Dany Castro, a young talent who triumphs in the Mexican “stand up”

The stand-up phenomenon, a very popular comedy format in the United States both in theater and on television, continues to grow in Mexico with shows by young talents such as that of comedian and actress Dany Castro.

“The ‘stand up’ is very new in Mexico and continues to grow. Those who are great and famous in this format have only been in comedy for a decade,” says comedian Dany Castro, who this month decided to leave her job as a journalist at Agencia Efe to dedicate herself to fulfilling her great dream: to be a comedian and actress.

Dany began “exercising” in “stand up” almost four years ago, but she remembers that since she was a child she wanted to be a comedian because she had the example of figures like Amanda Bynes who showed her talent for making people laugh since she was little.

The first laugh she generated on stage was involuntary, but that made her realize that she had the potential to make people laugh and she hasn’t stopped since.

Now she is part of the group Las Indomables, a space made up of diverse female comedians, Dany, Caro Frausto, and Steph López, and although she considers that she is still new to this job, she has had to see significant changes in the medium.

“(Las Indomables) It is a group that was formed to support each other. In our ‘shows’ we are three women and we always have a guest, we are all very different”, assures Castro, who will perform this Saturday with Frausto and López at Woko Comedy Club.


At 26 years old, Dany addresses in her comedy how difficult it has been to face adult life, family, and personal problems that make her comedy an exercise in self-knowledge that in turn amuses those who listen to her.

“I talk about what it’s like to feel like a child, but having to be an adult when you don’t want to be, that I feel like the whole world is lost, what it was like growing up in the United States and not fitting in anywhere, among other things,” she says. also actress.

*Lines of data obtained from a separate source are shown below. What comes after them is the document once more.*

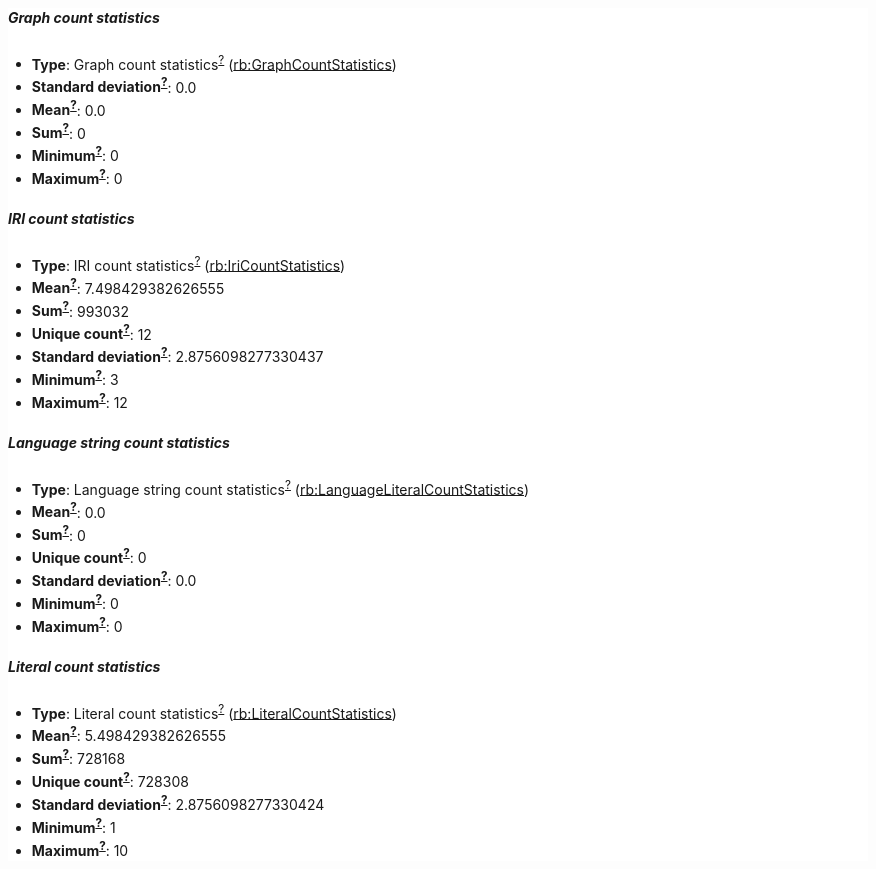 ##### Graph count statistics

- **Type**: Graph count statistics<sup>[?](## "Statistics about the number of RDF graphs in the dataset, including the default graph.")</sup> ([rb:GraphCountStatistics](https://riverbench.github.io/schema/dataset#GraphCountStatistics))
- **Standard deviation<sup>[?](## "Standard deviation of a distribution")</sup>**: 0.0
- **Mean<sup>[?](## "Arithmetic mean of a distribution")</sup>**: 0.0
- **Sum<sup>[?](## "Sum of all values in the distribution. In statistics about counts, this corresponds to the total number of given elements in the dataset.")</sup>**: 0
- **Minimum<sup>[?](## "Minimum value of a distribution")</sup>**: 0
- **Maximum<sup>[?](## "Maximum value of a distribution")</sup>**: 0

##### IRI count statistics

- **Type**: IRI count statistics<sup>[?](## "Statistics about the number of IRIs in the dataset.")</sup> ([rb:IriCountStatistics](https://riverbench.github.io/schema/dataset#IriCountStatistics))
- **Mean<sup>[?](## "Arithmetic mean of a distribution")</sup>**: 7.498429382626555
- **Sum<sup>[?](## "Sum of all values in the distribution. In statistics about counts, this corresponds to the total number of given elements in the dataset.")</sup>**: 993032
- **Unique count<sup>[?](## "Only used for count statistics. Indicates how many unique elements are in the entire dataset.")</sup>**: 12
- **Standard deviation<sup>[?](## "Standard deviation of a distribution")</sup>**: 2.8756098277330437
- **Minimum<sup>[?](## "Minimum value of a distribution")</sup>**: 3
- **Maximum<sup>[?](## "Maximum value of a distribution")</sup>**: 12

##### Language string count statistics

- **Type**: Language string count statistics<sup>[?](## "Statistics about the number of language literals in the dataset.")</sup> ([rb:LanguageLiteralCountStatistics](https://riverbench.github.io/schema/dataset#LanguageLiteralCountStatistics))
- **Mean<sup>[?](## "Arithmetic mean of a distribution")</sup>**: 0.0
- **Sum<sup>[?](## "Sum of all values in the distribution. In statistics about counts, this corresponds to the total number of given elements in the dataset.")</sup>**: 0
- **Unique count<sup>[?](## "Only used for count statistics. Indicates how many unique elements are in the entire dataset.")</sup>**: 0
- **Standard deviation<sup>[?](## "Standard deviation of a distribution")</sup>**: 0.0
- **Minimum<sup>[?](## "Minimum value of a distribution")</sup>**: 0
- **Maximum<sup>[?](## "Maximum value of a distribution")</sup>**: 0

##### Literal count statistics

- **Type**: Literal count statistics<sup>[?](## "Statistics about the number of literals in the dataset.")</sup> ([rb:LiteralCountStatistics](https://riverbench.github.io/schema/dataset#LiteralCountStatistics))
- **Mean<sup>[?](## "Arithmetic mean of a distribution")</sup>**: 5.498429382626555
- **Sum<sup>[?](## "Sum of all values in the distribution. In statistics about counts, this corresponds to the total number of given elements in the dataset.")</sup>**: 728168
- **Unique count<sup>[?](## "Only used for count statistics. Indicates how many unique elements are in the entire dataset.")</sup>**: 728308
- **Standard deviation<sup>[?](## "Standard deviation of a distribution")</sup>**: 2.8756098277330424
- **Minimum<sup>[?](## "Minimum value of a distribution")</sup>**: 1
- **Maximum<sup>[?](## "Maximum value of a distribution")</sup>**: 10
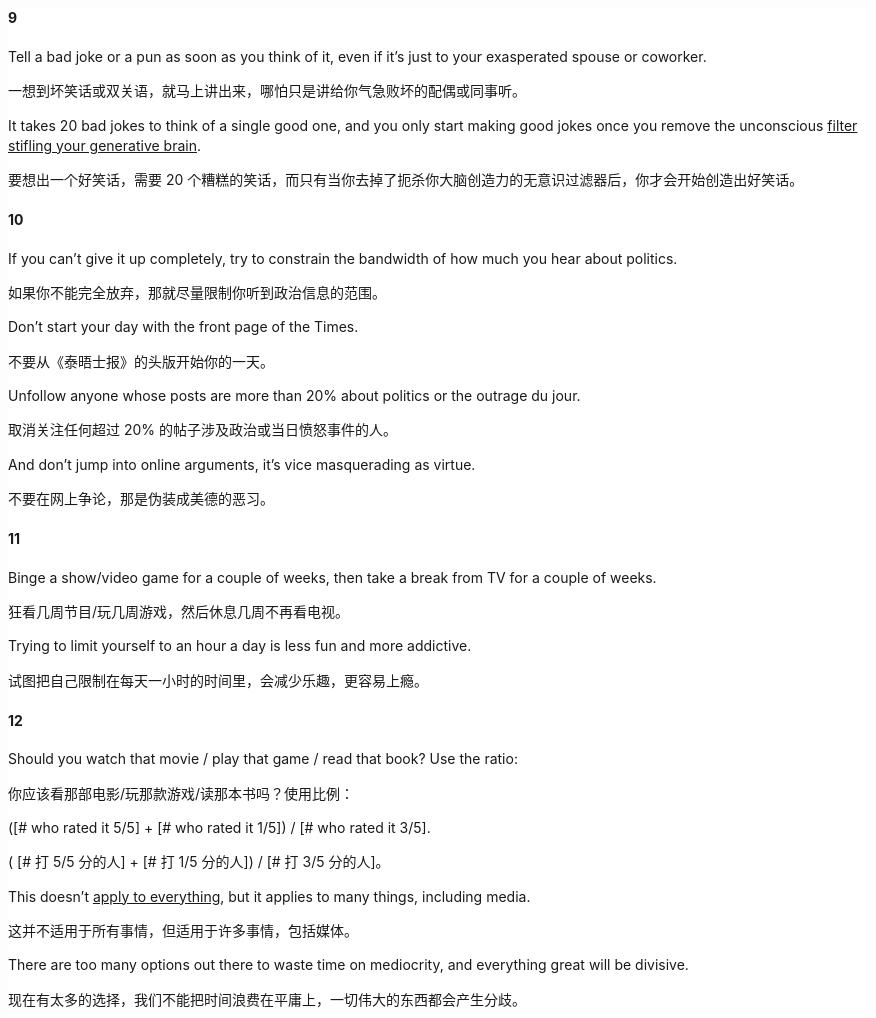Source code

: #### 9

Tell a bad joke or a pun as soon as you think of it, even if it’s just to your exasperated spouse or coworker.  

一想到坏笑话或双关语，就马上讲出来，哪怕只是讲给你气急败坏的配偶或同事听。  

It takes 20 bad jokes to think of a single good one, and you only start making good jokes once you remove the unconscious [filter stifling your generative brain](https://www.lesswrong.com/posts/i42Dfoh4HtsCAfXxL/babble).   

要想出一个好笑话，需要 20 个糟糕的笑话，而只有当你去掉了扼杀你大脑创造力的无意识过滤器后，你才会开始创造出好笑话。

#### 10

If you can’t give it up completely, try to constrain the bandwidth of how much you hear about politics.  

如果你不能完全放弃，那就尽量限制你听到政治信息的范围。  

Don’t start your day with the front page of the Times.  

不要从《泰晤士报》的头版开始你的一天。  

Unfollow anyone whose posts are more than 20% about politics or the outrage du jour.  

取消关注任何超过 20% 的帖子涉及政治或当日愤怒事件的人。  

And don’t jump into online arguments, it’s vice masquerading as virtue.  

不要在网上争论，那是伪装成美德的恶习。

#### 11

Binge a show/video game for a couple of weeks, then take a break from TV for a couple of weeks.  

狂看几周节目/玩几周游戏，然后休息几周不再看电视。  

Trying to limit yourself to an hour a day is less fun and more addictive.  

试图把自己限制在每天一小时的时间里，会减少乐趣，更容易上瘾。

#### 12

Should you watch that movie / play that game / read that book? Use the ratio:  

你应该看那部电影/玩那款游戏/读那本书吗？使用比例：

(\[# who rated it 5/5\] + \[# who rated it 1/5\]) / \[# who rated it 3/5\].  

( \[# 打 5/5 分的人\] + \[# 打 1/5 分的人\]) / \[# 打 3/5 分的人\]。

This doesn’t [apply to everything](https://putanumonit.com/2016/02/03/015-dating_1/), but it applies to many things, including media.  

这并不适用于所有事情，但适用于许多事情，包括媒体。  

There are too many options out there to waste time on mediocrity, and everything great will be divisive.  

现在有太多的选择，我们不能把时间浪费在平庸上，一切伟大的东西都会产生分歧。
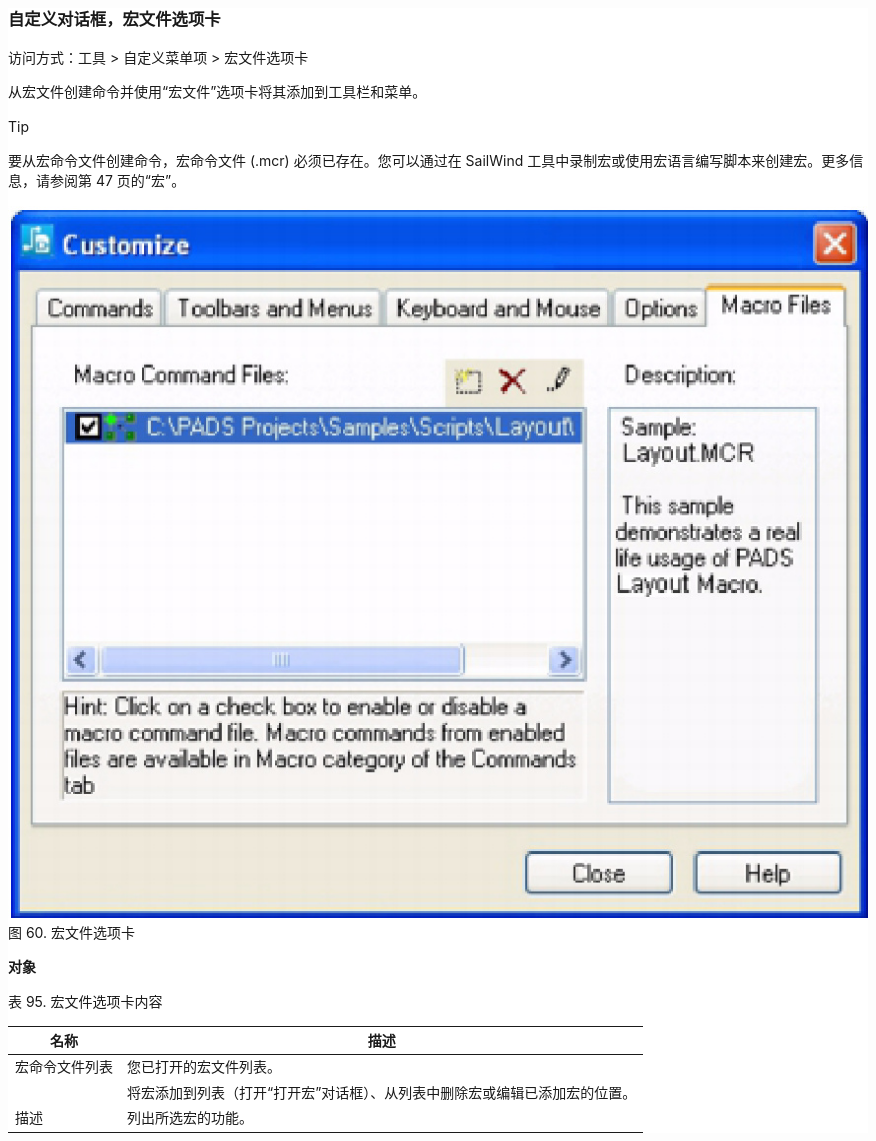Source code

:### 自定义对话框，宏文件选项卡

访问方式：工具 > 自定义菜单项 > 宏文件选项卡

从宏文件创建命令并使用“宏文件”选项卡将其添加到工具栏和菜单。

> [!TIP]
>
> 要从宏命令文件创建命令，宏命令文件 (.mcr) 必须已存在。您可以通过在 SailWind 工具中录制宏或使用宏语言编写脚本来创建宏。更多信息，请参阅第 47 页的“宏”。

![](/logic/guide/05c25f6f816398268175965f3cf9a5039a1d96e8ad6a0b18bf0ce1d332cc3ed3.jpg)
图 60. 宏文件选项卡

**对象**

表 95. 宏文件选项卡内容

| 名称 | 描述 |
| --- | --- |
| 宏命令文件列表 | 您已打开的宏文件列表。 |
|  | 将宏添加到列表（打开“打开宏”对话框）、从列表中删除宏或编辑已添加宏的位置。 |
| 描述 | 列出所选宏的功能。 |
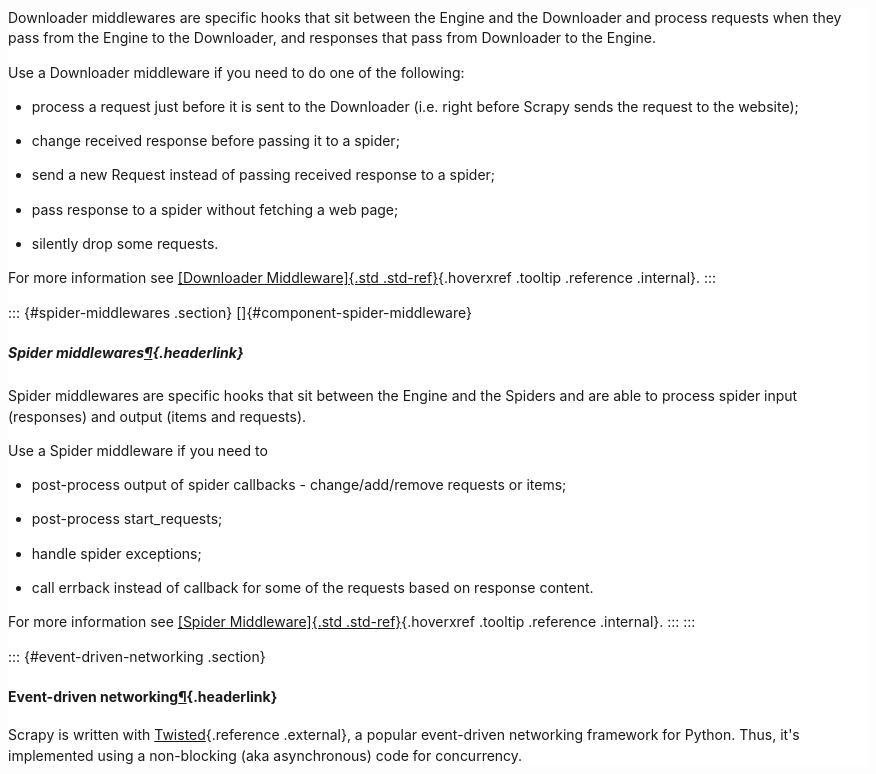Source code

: Downloader middlewares are specific hooks that sit between the Engine
and the Downloader and process requests when they pass from the Engine
to the Downloader, and responses that pass from Downloader to the
Engine.

Use a Downloader middleware if you need to do one of the following:

-   process a request just before it is sent to the Downloader (i.e.
    right before Scrapy sends the request to the website);

-   change received response before passing it to a spider;

-   send a new Request instead of passing received response to a spider;

-   pass response to a spider without fetching a web page;

-   silently drop some requests.

For more information see [[Downloader Middleware]{.std
.std-ref}](index.html#topics-downloader-middleware){.hoverxref .tooltip
.reference .internal}.
:::

::: {#spider-middlewares .section}
[]{#component-spider-middleware}

##### Spider middlewares[¶](#spider-middlewares "Permalink to this heading"){.headerlink}

Spider middlewares are specific hooks that sit between the Engine and
the Spiders and are able to process spider input (responses) and output
(items and requests).

Use a Spider middleware if you need to

-   post-process output of spider callbacks - change/add/remove requests
    or items;

-   post-process start_requests;

-   handle spider exceptions;

-   call errback instead of callback for some of the requests based on
    response content.

For more information see [[Spider Middleware]{.std
.std-ref}](index.html#topics-spider-middleware){.hoverxref .tooltip
.reference .internal}.
:::
:::

::: {#event-driven-networking .section}
#### Event-driven networking[¶](#event-driven-networking "Permalink to this heading"){.headerlink}

Scrapy is written with
[Twisted](https://twistedmatrix.com/trac/){.reference .external}, a
popular event-driven networking framework for Python. Thus, it's
implemented using a non-blocking (aka asynchronous) code for
concurrency.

Frausto addresses the issue of divorce and Steph on her experience as a lesbian woman and her fear of motherhood.

Castro confesses that it is difficult to have the courage to be on stage and is also aware that it is a job that is built on the basis of trial and error.

“You have to know that for you to do well you have to make mistakes many times, many comedians say, ‘today we come to eat shit’, because we know that it will go badly for us if you always expect the worst and you think it will go bad for you You can only be surprised that it goes well for you. You have to be more benevolent with yourself, keep in mind that it is a joke, nothing happens if people do not laugh, “he confesses.

The time off that the pandemic has brought has, from Dany’s point of view, generated a significant increase in comedy.

“During the pandemic, many people began to take courses and as soon as the stages began to open, they filled up. There are a lot of young people before I was one of the little ones and now there are 17, 18 and 20-year-olds starting out and they are doing very well, they are growing a lot”, she considers.

Added to this is the fact that there are more and more spaces destined exclusively for this type of show when this did not happen before and in turn more people interested in listening to “stand up”.

In addition to the “show” on Saturday, Dany will perform this Friday at La Bambalina, the Foro Shakespeare restaurant, as part of the “Funny Friends” event in which she will make her first presentation in English.

John Michael

“John Michael" is a Online Editor specialist with a decade of successful experience in News Publication PR management. John specializes in news and regularly attends national training sessions to showcase new Publication trends, such as self-service, wellness , health, and Politics and Entertainment.